A High-Vacuum Controller For An Eventual Electron Microscope

A black plastic box is shown, with a green circuit board inside. The circuit board is wired to an RS-232 connector and an RJ-45 connector.

[Chris Doble] has high ambitions: he’s making his own scanning-electron microscope, and as the first step he’s built a high-vacuum system. This required its own controller to manage the various electronics involved in the system, which he’s documented and open-sourced.

The vacuum system itself starts with a rotary-vane roughing pump, which can bring a chamber down from atmospheric pressure to about 10-3 millibar. This is still too high a pressure, so the second stage is a turbomolecular high-vacuum pump, which can operate from 18 millibar down to 10-7 millibar. To protect the turbomolecular pump in case the roughing pump suddenly stops, it includes an anti-suckback valve. Connected to these pumps is a pressure gauge which uses a pair of sensors to sense the entire pressure range. All this setup worked well, but the turbomolecular pump and the pressure sensor each used their own interfaces, while [Chris] wanted a single interface for the eventual microscope.

[Chris] therefore designed his own controller based on the Raspberry Pi Pico 2, with firmware written in Rust. The pressure gauge uses an RS-232 interface, which he connected to the Pico’s UART pins using an RS-232 level shifter, with a null modem to swap over the transmitting and receiving pins. The turbomolecular pump used an RS-485 interface, which required a converter circuit and some level-shifting resistors. A custom PCB and 3D-printed case hold the final circuit, which provides a host computer with a single USB interface.
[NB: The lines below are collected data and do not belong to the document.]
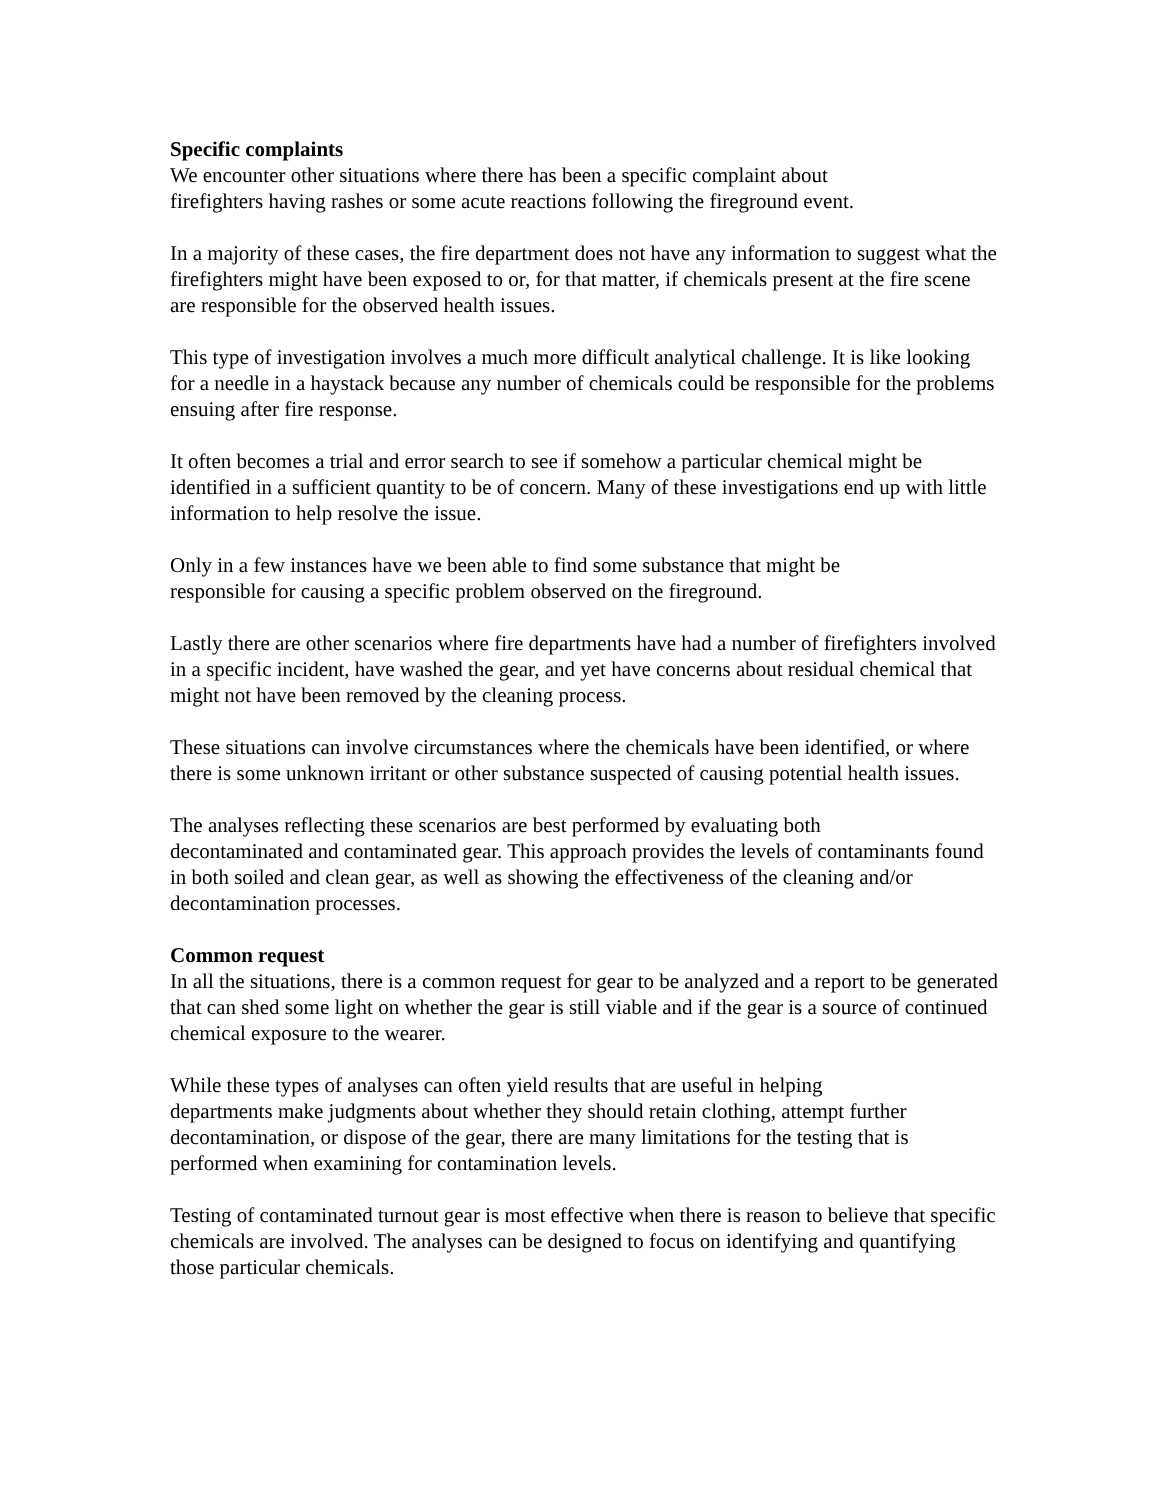Specific complaints
We encounter other situations where there has been a specific complaint about
firefighters having rashes or some acute reactions following the fireground event.
In a majority of these cases, the fire department does not have any information to suggest what the firefighters might have been exposed to or, for that matter, if chemicals present at the fire scene are responsible for the observed health issues.
This type of investigation involves a much more difficult analytical challenge. It is like looking for a needle in a haystack because any number of chemicals could be responsible for the problems ensuing after fire response.
It often becomes a trial and error search to see if somehow a particular chemical might be identified in a sufficient quantity to be of concern. Many of these investigations end up with little information to help resolve the issue.
Only in a few instances have we been able to find some substance that might be
responsible for causing a specific problem observed on the fireground.
Lastly there are other scenarios where fire departments have had a number of firefighters involved in a specific incident, have washed the gear, and yet have concerns about residual chemical that might not have been removed by the cleaning process.
These situations can involve circumstances where the chemicals have been identified, or where there is some unknown irritant or other substance suspected of causing potential health issues.
The analyses reflecting these scenarios are best performed by evaluating both
decontaminated and contaminated gear. This approach provides the levels of contaminants found in both soiled and clean gear, as well as showing the effectiveness of the cleaning and/or decontamination processes.
Common request
In all the situations, there is a common request for gear to be analyzed and a report to be generated that can shed some light on whether the gear is still viable and if the gear is a source of continued chemical exposure to the wearer.
While these types of analyses can often yield results that are useful in helping
departments make judgments about whether they should retain clothing, attempt further decontamination, or dispose of the gear, there are many limitations for the testing that is performed when examining for contamination levels.
Testing of contaminated turnout gear is most effective when there is reason to believe that specific chemicals are involved. The analyses can be designed to focus on identifying and quantifying those particular chemicals.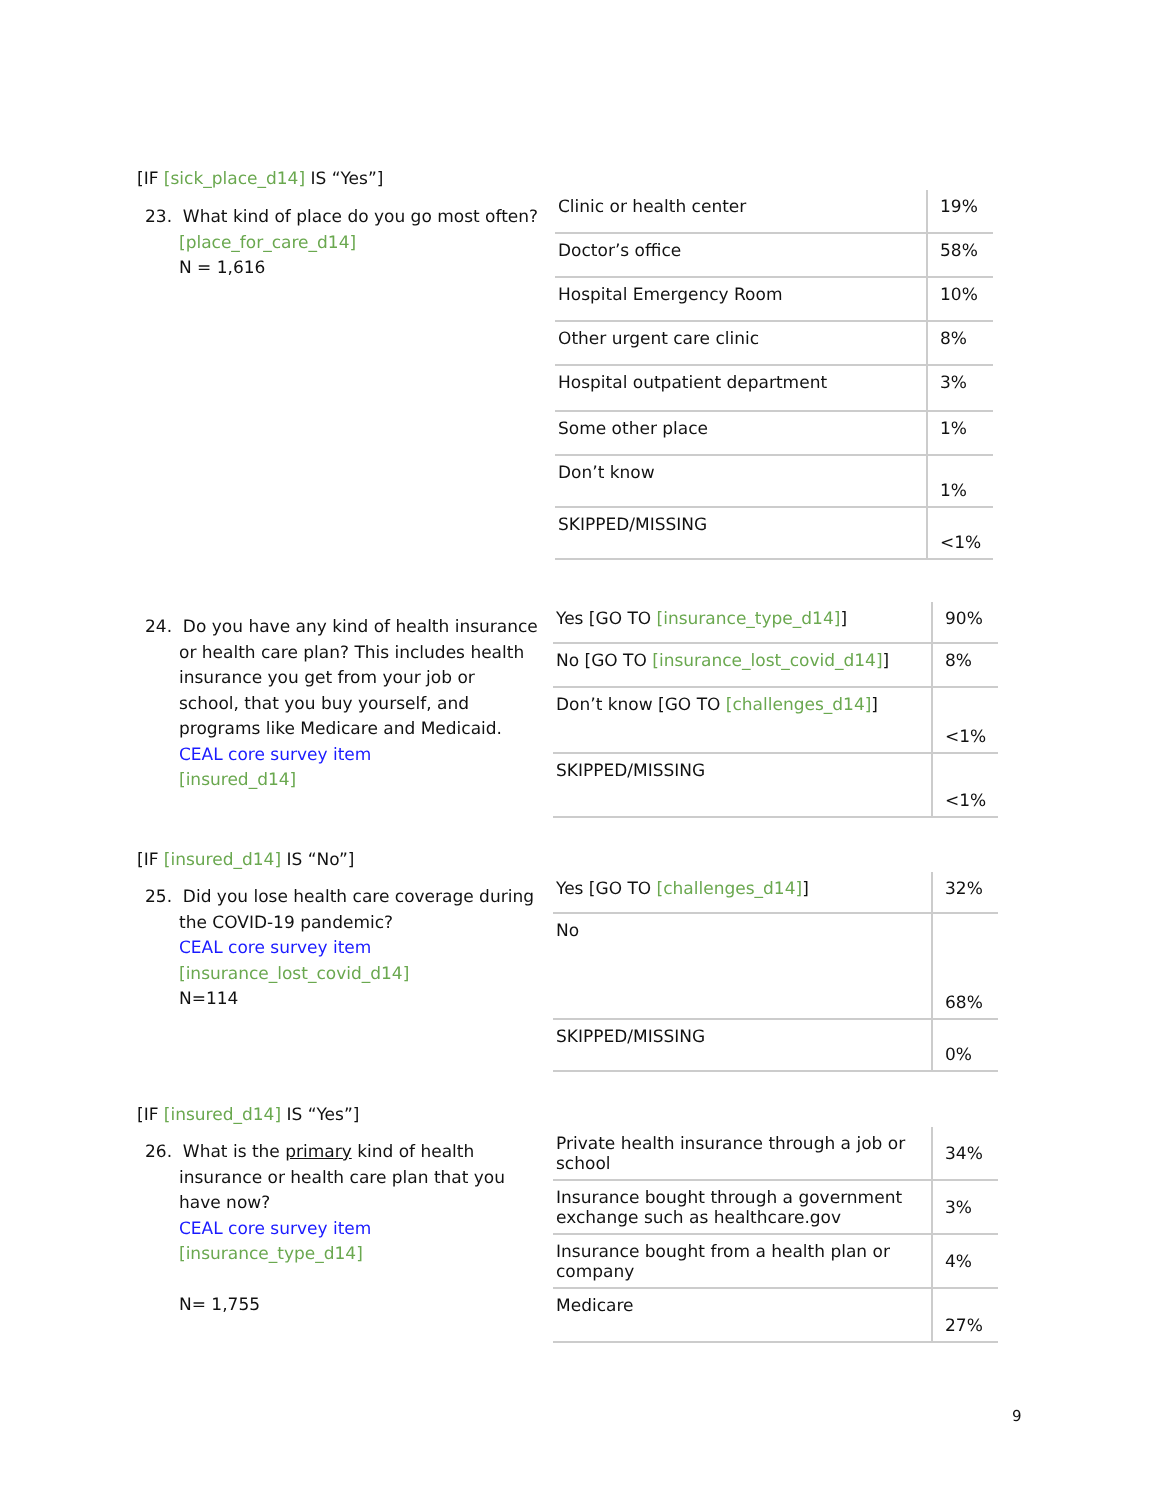[IF [sick_place_d14] IS “Yes”]
23. What kind of place do you go most often?
[place_for_care_d14]
N = 1,616
| Clinic or health center | 19% |
| Doctor’s office | 58% |
| Hospital Emergency Room | 10% |
| Other urgent care clinic | 8% |
| Hospital outpatient department | 3% |
| Some other place | 1% |
| Don’t know | 1% |
| SKIPPED/MISSING | <1% |
24. Do you have any kind of health insurance
or health care plan? This includes health insurance you get from your job or school, that you buy yourself, and programs like Medicare and Medicaid.
CEAL core survey item
[insured_d14]
| Yes [GO TO [insurance_type_d14] ] | 90% |
| No [GO TO [insurance_lost_covid_d14] ] | 8% |
| Don’t know [GO TO [challenges_d14] ] | <1% |
| SKIPPED/MISSING | <1% |
[IF [insured_d14] IS “No”]
25. Did you lose health care coverage during
the COVID-19 pandemic?
CEAL core survey item
[insurance_lost_covid_d14]
N=114
| Yes [GO TO [challenges_d14] ] | 32% |
| No | 68% |
| SKIPPED/MISSING | 0% |
[IF [insured_d14] IS “Yes”]
26. What is the primary kind of health
insurance or health care plan that you have now?
CEAL core survey item
[insurance_type_d14]
N= 1,755
| Private health insurance through a job or school | 34% |
| Insurance bought through a government exchange such as healthcare.gov | 3% |
| Insurance bought from a health plan or company | 4% |
| Medicare | 27% |
9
When [Chris] tested the controller, the vacuum chamber reached a pressure of 10-6 millibar, and was still slowly falling when he ended the test.

This isn’t the first vacuum chamber controller we’ve seen. Of course, this assumes that the pressure gauge already has a controller; if not, we’ve also covered one of those. To see the inspiration for [Chris]’s project, check out [Ben Krasnow]’s scanning-electron microscope.

7 thoughts on “A High-Vacuum Controller For An Eventual Electron Microscope

    1. Some of us don’t haunt Youtube or every blog out there. The point of Hackaday authors to me seems to be to find interesting things across the internet and share them with their constituents. If you don’t find an article interesting, then you do not have to follow the link to the source. Skip it and ask for your money back.

  1. Right, couldn’t this be done as EM-on-a-chip? Of course, bosons (photons, LED / laser diodes) vs. fermions (electrons), but with Field Emission Cathodes or CNT arrays as emitters, maybe with reduced accuracy?

    1. What exactly are you proposing? Replace the whole electron gun, scanning and focusing optics, sample holder, detector, vacuum chamber and vacuum pump with… what, exactly? What would the chip part do?

  2. At those 10^-6 millibar levels it’s atmospheric moisture adsorbed onto the internal surfaces of the vacuum chamber. Heating up the vacuum chamber can increase the rate of desorption and speed up pump-down time

    1. Baking out is a standard approach, but not really warranted for the levels he’s going for.

      A way to speed things up without the need to bake the whole thing is to put an incandescent light bulb inside the chamber: The infrared photons nudge the adsorbed molecules off the surface directly — no need to heat the surface itself.